PROBLEM STATEMENT: Look through the lines below and extract each one that contains "down".

======== PROVIDED DATA

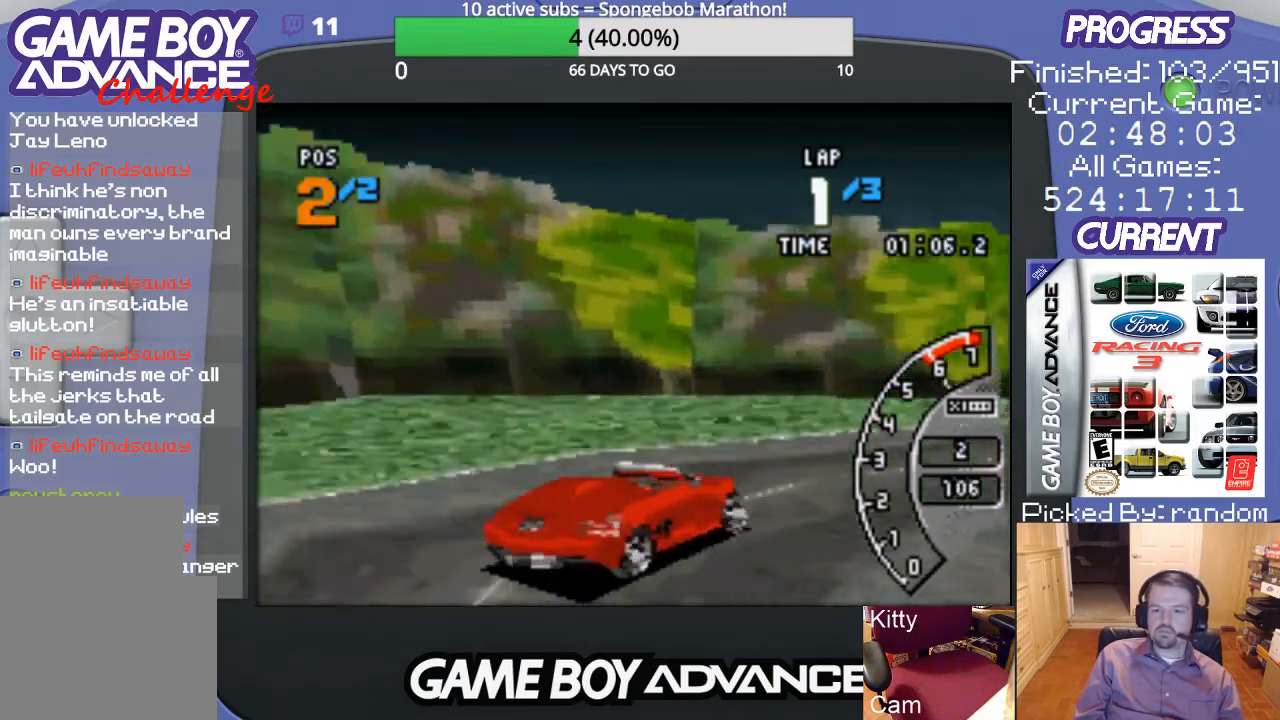
{"buttons": ["A", "DPAD_RIGHT"], "events": [[333, "A", "down"], [433, "A", "up"], [500, "A", "down"]]}
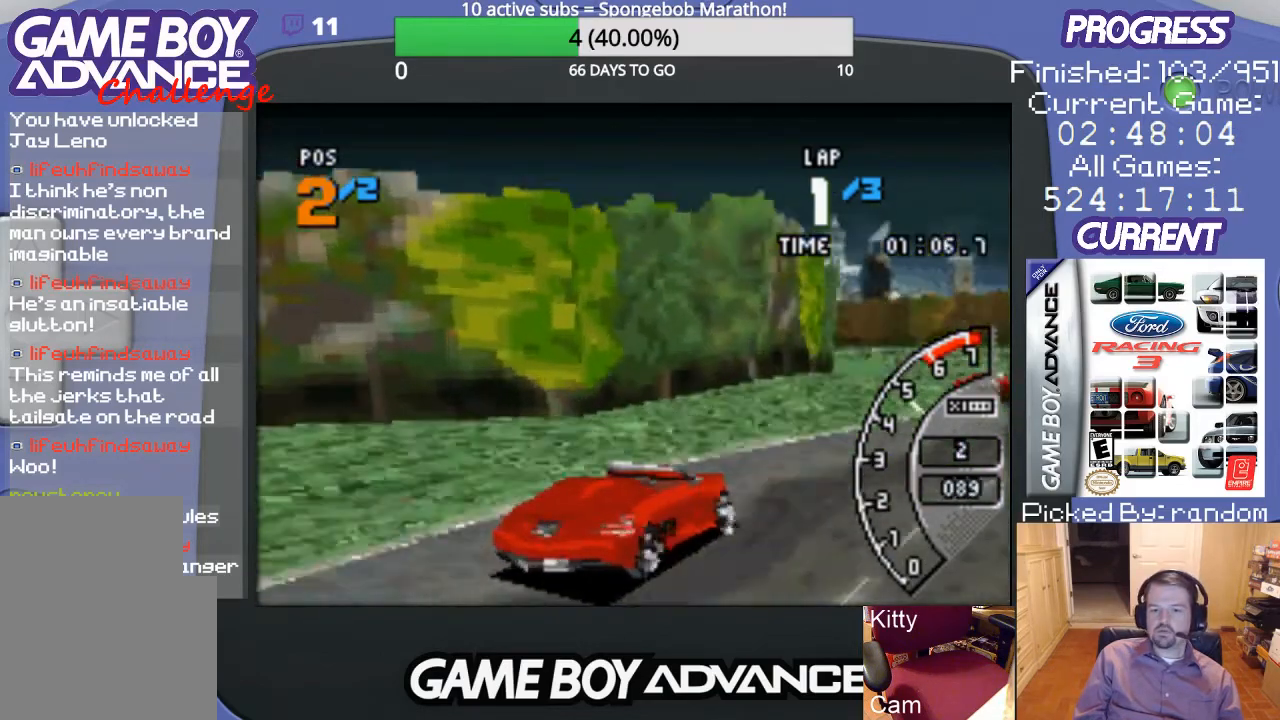
{"buttons": ["A", "DPAD_LEFT"], "events": [[367, "DPAD_RIGHT", "up"], [500, "DPAD_LEFT", "down"]]}
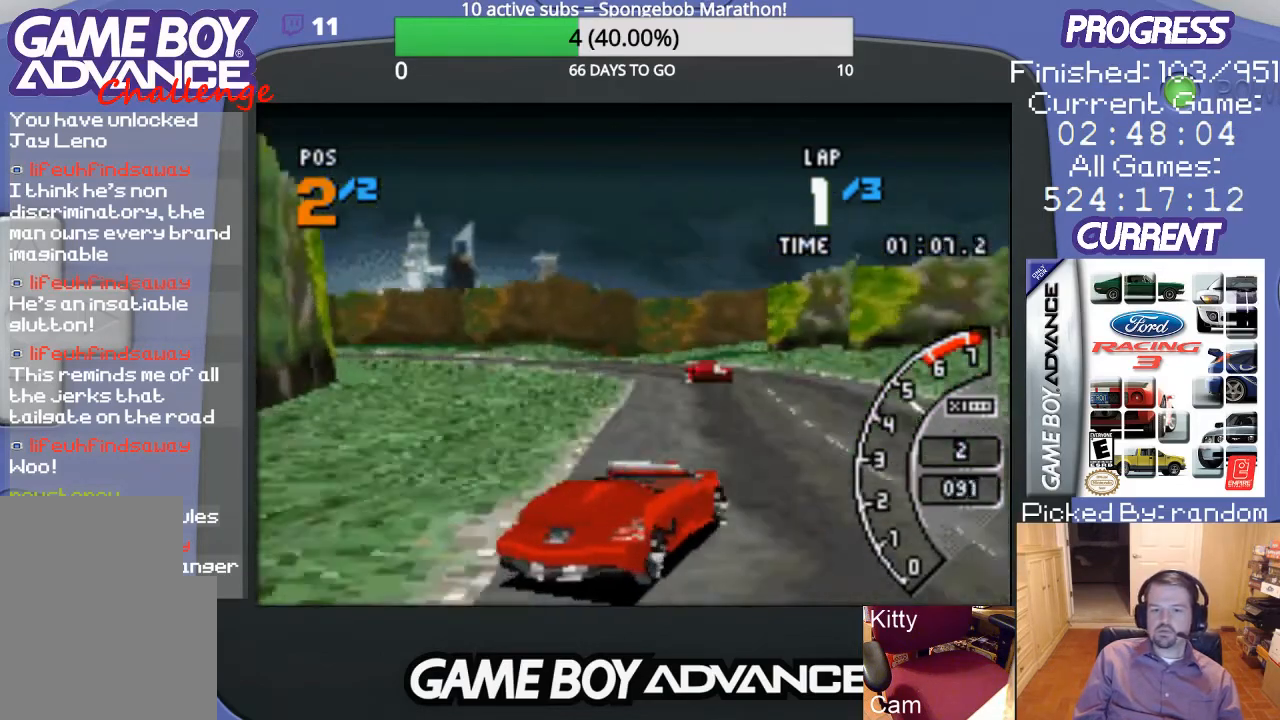
{"buttons": ["A", "DPAD_LEFT"], "events": []}
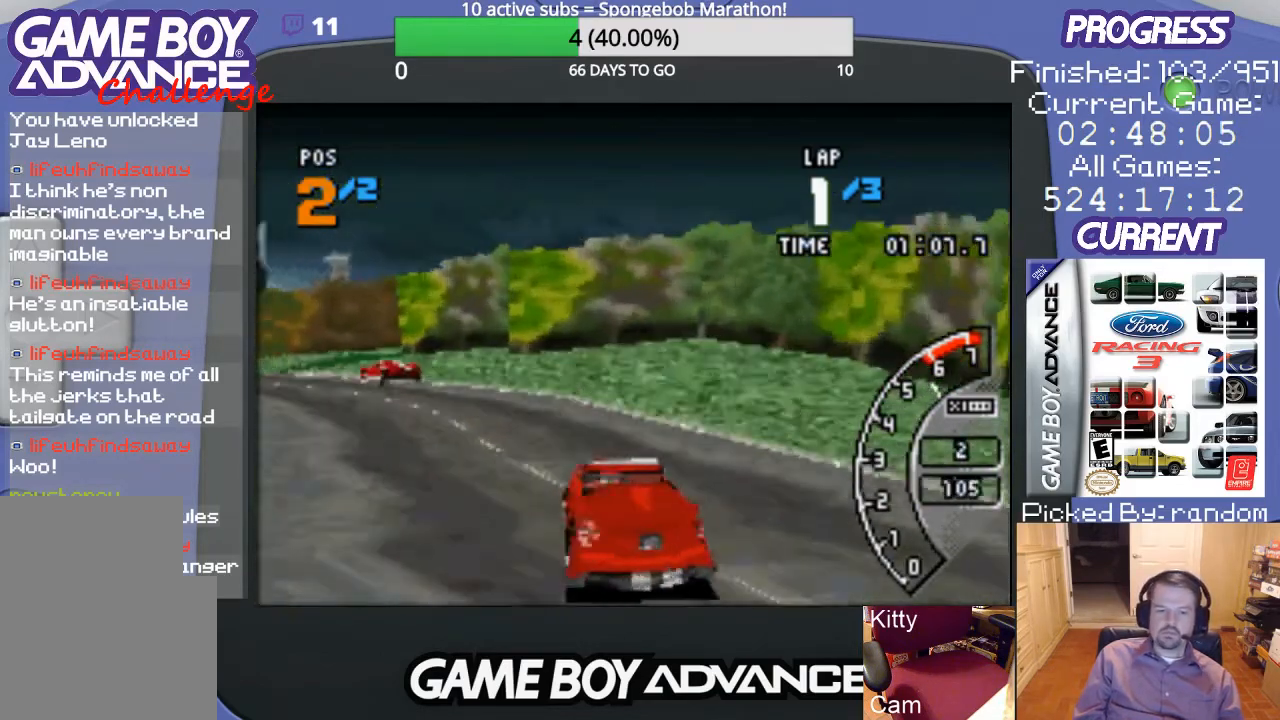
{"buttons": ["A", "DPAD_LEFT"], "events": [[33, "DPAD_LEFT", "up"], [133, "DPAD_LEFT", "down"]]}
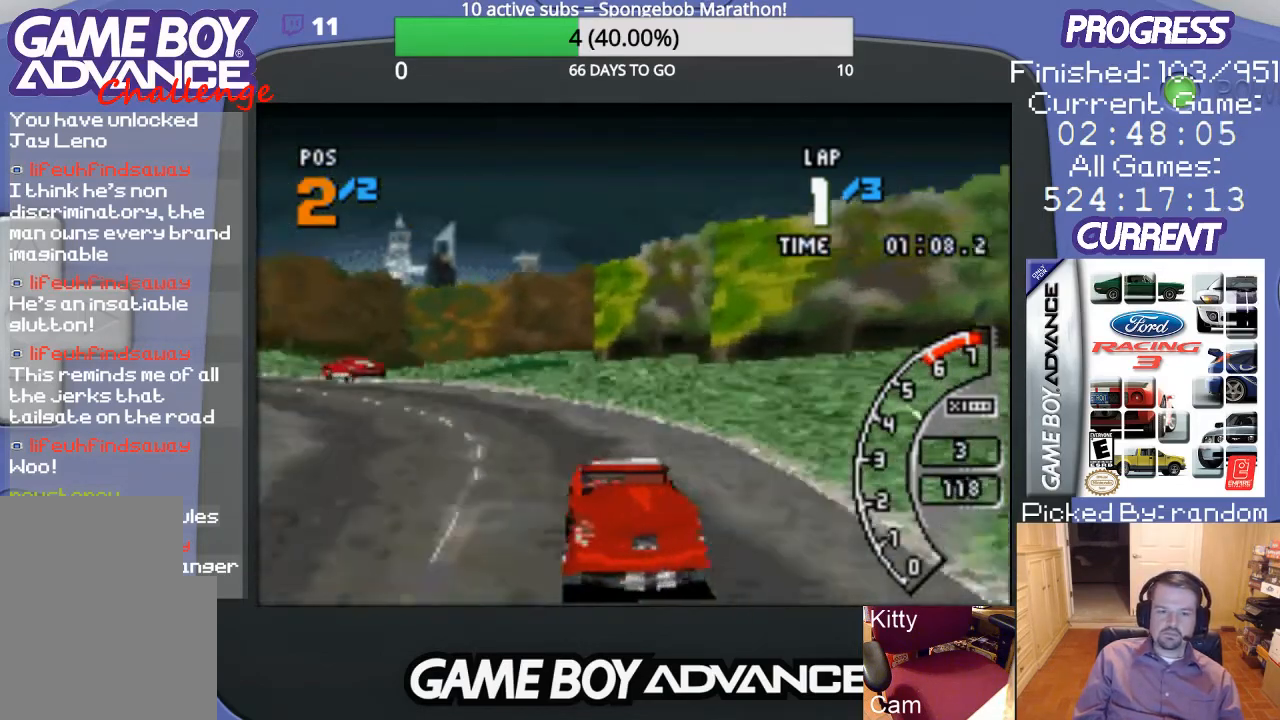
{"buttons": ["A"], "events": [[433, "DPAD_LEFT", "up"]]}
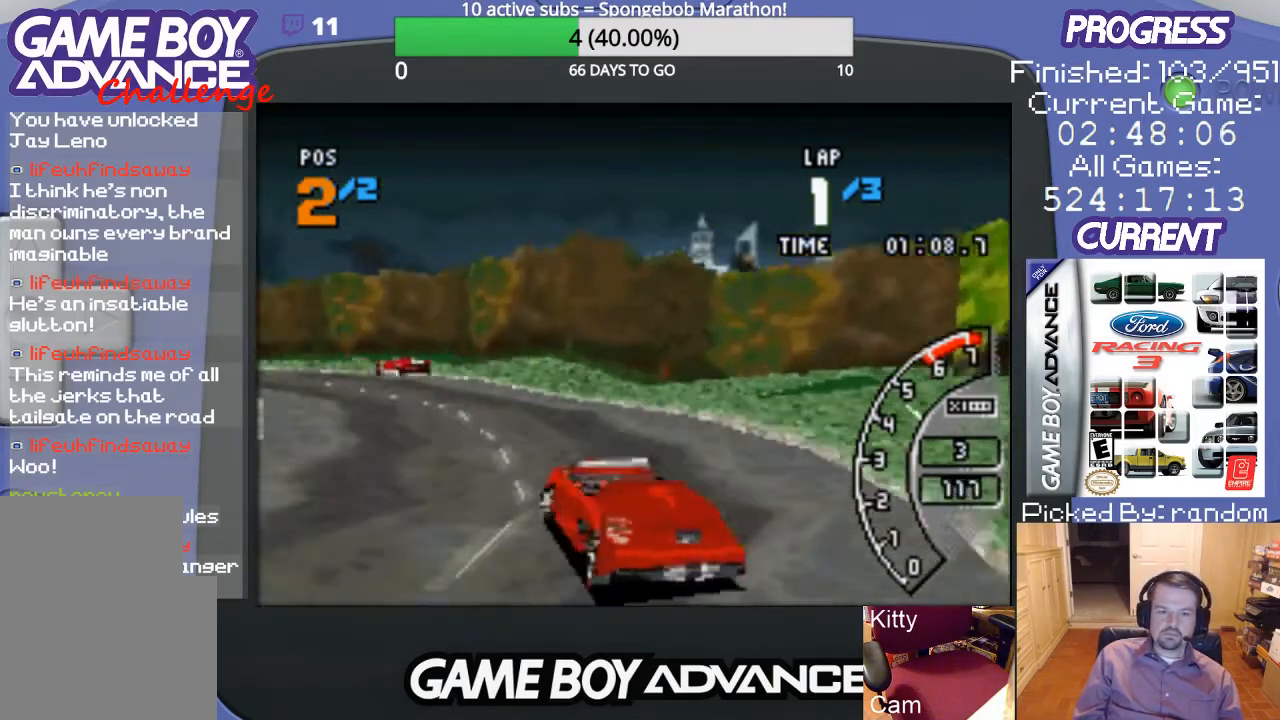
{"buttons": ["A", "DPAD_LEFT"], "events": [[33, "DPAD_LEFT", "down"], [267, "DPAD_LEFT", "up"], [433, "DPAD_LEFT", "down"]]}
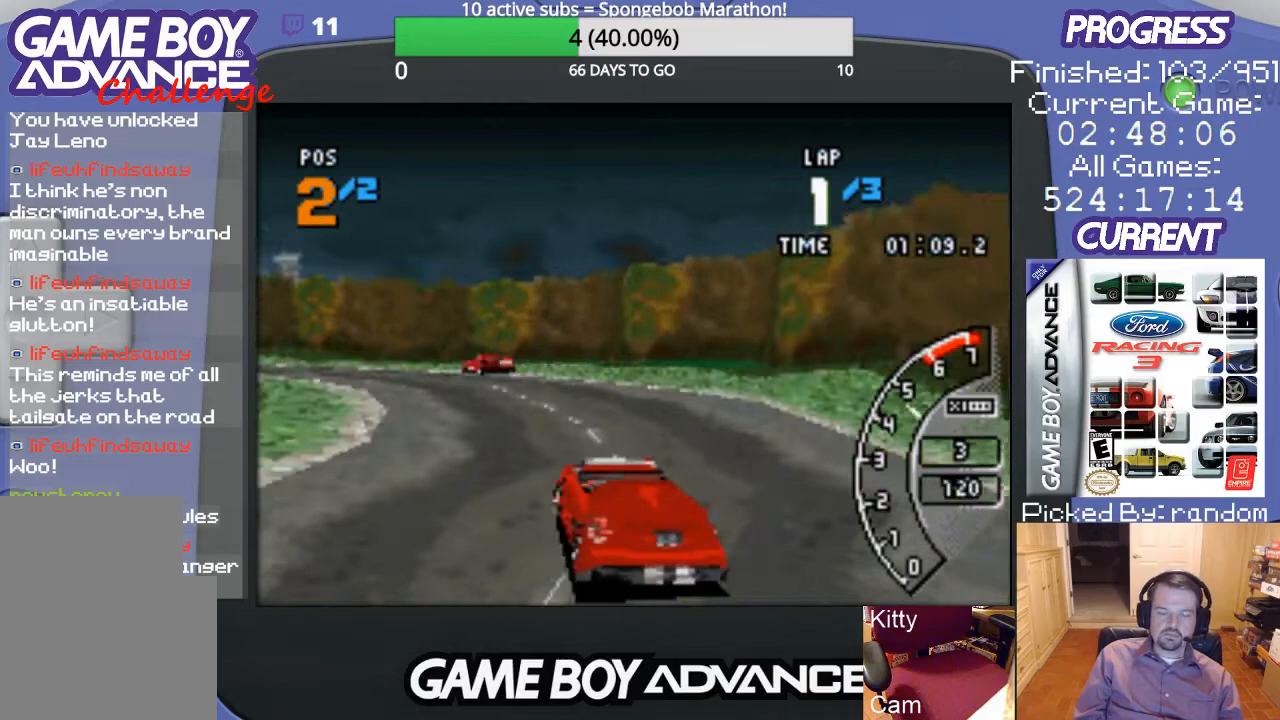
{"buttons": ["A"], "events": [[333, "DPAD_LEFT", "up"]]}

================

TASK OUTPUT:
{"buttons": ["A", "DPAD_RIGHT"], "events": [[333, "A", "down"], [433, "A", "up"], [500, "A", "down"]]}
{"buttons": ["A", "DPAD_LEFT"], "events": [[367, "DPAD_RIGHT", "up"], [500, "DPAD_LEFT", "down"]]}
{"buttons": ["A", "DPAD_LEFT"], "events": [[33, "DPAD_LEFT", "up"], [133, "DPAD_LEFT", "down"]]}
{"buttons": ["A", "DPAD_LEFT"], "events": [[33, "DPAD_LEFT", "down"], [267, "DPAD_LEFT", "up"], [433, "DPAD_LEFT", "down"]]}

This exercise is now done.